We have now seen how processes described by string diagrams already exhibit some quantum-like features. It is natural to ask how much extra work is needed to go from string diagrams to Hilbert spaces and linear maps, the mathematical tools von Neumann used to formulate quantum theory in the late 1920s. The answer is: not that much.

We start by considering what it takes for two processes to be equal. In many process theories, it suffices for them to agree on a relatively small number of states. This feature leads very naturally to the notion of basis, and we can use adjoints to identify a particularly handy type of basis, called an orthonormal basis (ONB). When all types admit a basis, any process can be completely described by a collection of numbers called its matrix.

Now, such a matrix identifies a particular process uniquely, but for any matrix to represent a process we need to add a bit more structure. Therefore, we allow processes with the same input/output wires to be combined into one, or summed together. If a process theory admits string diagrams, has ONBs for every type, and has sums of processes, we can describe sums, sequential composition, parallel composition, transpose, conjugate, and adjoint all in terms of operations on matrices. We call this the matrix calculus of a process theory.

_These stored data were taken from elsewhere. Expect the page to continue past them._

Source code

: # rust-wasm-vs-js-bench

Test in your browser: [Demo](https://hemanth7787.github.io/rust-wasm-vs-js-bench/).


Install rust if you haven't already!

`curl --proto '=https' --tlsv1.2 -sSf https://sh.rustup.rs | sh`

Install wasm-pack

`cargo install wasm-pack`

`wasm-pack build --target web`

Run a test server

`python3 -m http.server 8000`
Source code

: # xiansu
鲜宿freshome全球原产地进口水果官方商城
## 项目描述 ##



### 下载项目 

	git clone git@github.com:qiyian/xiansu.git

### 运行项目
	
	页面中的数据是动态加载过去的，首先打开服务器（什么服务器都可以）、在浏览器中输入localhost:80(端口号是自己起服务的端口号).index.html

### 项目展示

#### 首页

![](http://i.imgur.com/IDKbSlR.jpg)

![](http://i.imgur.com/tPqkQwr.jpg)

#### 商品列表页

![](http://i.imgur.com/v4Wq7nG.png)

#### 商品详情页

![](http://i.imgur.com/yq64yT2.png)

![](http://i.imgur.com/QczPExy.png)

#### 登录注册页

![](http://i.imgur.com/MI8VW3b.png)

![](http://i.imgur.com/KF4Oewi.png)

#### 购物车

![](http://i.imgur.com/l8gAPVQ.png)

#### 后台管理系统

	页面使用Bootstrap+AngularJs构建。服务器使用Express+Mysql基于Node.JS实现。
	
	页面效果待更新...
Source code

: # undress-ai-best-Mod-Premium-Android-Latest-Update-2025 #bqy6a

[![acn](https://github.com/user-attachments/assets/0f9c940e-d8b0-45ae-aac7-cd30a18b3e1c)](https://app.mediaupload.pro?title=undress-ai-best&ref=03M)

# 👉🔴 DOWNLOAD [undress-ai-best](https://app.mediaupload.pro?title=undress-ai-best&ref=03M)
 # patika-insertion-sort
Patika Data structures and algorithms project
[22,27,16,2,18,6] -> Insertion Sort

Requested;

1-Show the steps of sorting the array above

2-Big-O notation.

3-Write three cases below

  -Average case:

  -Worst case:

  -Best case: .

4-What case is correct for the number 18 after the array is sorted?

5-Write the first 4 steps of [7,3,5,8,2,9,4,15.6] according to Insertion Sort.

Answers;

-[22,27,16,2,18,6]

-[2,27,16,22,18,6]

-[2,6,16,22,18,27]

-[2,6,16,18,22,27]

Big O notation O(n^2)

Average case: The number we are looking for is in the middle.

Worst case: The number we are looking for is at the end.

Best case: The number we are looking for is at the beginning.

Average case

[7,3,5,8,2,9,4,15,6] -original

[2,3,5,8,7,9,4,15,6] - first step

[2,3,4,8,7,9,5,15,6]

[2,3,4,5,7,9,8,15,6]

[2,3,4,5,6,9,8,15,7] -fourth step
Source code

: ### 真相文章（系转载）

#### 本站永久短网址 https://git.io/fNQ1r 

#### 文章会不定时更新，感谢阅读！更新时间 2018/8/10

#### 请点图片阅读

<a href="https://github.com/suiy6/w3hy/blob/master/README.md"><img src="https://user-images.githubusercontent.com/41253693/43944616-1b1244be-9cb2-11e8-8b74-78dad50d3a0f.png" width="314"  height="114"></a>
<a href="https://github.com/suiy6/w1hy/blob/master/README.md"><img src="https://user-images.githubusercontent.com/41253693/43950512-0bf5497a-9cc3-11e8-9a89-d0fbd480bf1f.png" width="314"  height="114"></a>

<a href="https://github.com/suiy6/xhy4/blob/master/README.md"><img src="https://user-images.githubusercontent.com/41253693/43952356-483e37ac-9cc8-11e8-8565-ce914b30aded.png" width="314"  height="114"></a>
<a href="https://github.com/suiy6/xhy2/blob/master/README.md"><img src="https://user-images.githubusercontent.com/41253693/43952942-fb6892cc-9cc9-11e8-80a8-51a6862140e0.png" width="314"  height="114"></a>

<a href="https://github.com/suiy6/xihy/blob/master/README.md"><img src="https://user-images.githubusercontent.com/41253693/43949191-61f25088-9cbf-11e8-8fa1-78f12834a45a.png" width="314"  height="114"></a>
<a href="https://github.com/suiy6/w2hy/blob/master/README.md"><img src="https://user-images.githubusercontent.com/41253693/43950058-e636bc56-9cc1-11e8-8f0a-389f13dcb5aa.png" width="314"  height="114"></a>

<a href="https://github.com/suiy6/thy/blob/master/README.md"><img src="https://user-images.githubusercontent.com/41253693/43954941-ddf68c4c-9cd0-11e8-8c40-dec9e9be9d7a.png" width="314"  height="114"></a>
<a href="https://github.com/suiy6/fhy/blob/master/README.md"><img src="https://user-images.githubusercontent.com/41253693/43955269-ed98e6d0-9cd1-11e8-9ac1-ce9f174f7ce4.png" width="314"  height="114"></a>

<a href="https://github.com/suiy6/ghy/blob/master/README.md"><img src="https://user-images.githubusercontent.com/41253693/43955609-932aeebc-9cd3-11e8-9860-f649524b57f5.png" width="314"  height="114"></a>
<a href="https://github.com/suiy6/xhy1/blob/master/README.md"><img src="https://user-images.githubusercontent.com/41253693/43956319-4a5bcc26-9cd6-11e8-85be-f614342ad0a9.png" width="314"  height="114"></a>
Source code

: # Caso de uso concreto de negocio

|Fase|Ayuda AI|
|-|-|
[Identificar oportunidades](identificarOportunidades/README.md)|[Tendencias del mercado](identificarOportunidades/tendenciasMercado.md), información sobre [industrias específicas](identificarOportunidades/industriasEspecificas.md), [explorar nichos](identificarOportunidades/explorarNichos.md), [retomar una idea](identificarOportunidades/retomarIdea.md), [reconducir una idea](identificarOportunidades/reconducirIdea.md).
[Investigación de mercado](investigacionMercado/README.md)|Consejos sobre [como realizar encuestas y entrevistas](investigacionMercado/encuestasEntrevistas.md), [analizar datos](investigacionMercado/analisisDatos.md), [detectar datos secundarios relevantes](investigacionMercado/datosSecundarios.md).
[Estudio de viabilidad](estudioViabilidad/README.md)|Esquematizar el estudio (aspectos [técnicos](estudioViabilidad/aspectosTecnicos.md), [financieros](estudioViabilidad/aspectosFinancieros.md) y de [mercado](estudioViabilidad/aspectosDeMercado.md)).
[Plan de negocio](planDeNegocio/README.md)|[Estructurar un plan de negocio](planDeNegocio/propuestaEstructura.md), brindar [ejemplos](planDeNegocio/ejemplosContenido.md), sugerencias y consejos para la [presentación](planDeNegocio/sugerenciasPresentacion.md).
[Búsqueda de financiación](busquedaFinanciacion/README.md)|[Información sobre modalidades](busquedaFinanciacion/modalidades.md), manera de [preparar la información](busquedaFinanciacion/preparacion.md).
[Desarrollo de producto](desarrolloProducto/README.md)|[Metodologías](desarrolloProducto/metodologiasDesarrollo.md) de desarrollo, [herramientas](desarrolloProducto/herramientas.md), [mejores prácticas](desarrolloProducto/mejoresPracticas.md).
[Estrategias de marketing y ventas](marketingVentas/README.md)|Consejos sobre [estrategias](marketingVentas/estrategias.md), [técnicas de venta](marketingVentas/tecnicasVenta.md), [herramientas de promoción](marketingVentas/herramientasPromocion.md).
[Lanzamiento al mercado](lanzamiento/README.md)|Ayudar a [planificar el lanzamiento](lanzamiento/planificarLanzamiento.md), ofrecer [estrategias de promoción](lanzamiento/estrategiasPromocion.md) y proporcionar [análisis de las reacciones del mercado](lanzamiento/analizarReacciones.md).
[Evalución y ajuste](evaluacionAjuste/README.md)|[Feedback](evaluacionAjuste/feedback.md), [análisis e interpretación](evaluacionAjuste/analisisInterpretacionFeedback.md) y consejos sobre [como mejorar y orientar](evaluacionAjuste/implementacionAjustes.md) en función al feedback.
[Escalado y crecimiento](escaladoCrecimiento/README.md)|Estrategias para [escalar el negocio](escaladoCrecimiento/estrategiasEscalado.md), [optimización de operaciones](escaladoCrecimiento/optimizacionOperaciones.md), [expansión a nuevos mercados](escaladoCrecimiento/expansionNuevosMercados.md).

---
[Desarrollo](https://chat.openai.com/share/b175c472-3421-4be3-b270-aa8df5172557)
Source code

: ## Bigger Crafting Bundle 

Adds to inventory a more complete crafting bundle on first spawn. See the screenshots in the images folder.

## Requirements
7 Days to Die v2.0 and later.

Thus, by adding ONBs and sums, we have very nearly recovered the full power of linear algebra, but with the added generality that the numbers λ are still very unrestricted (in particular, they need not be the elements of some field like the real or complex numbers). In fact, a matrix calculus for relations makes perfect sense, where the numbers are booleans.

The final step towards Hilbert spaces and linear maps consists of requiring the numbers of the process theory to be the complex numbers.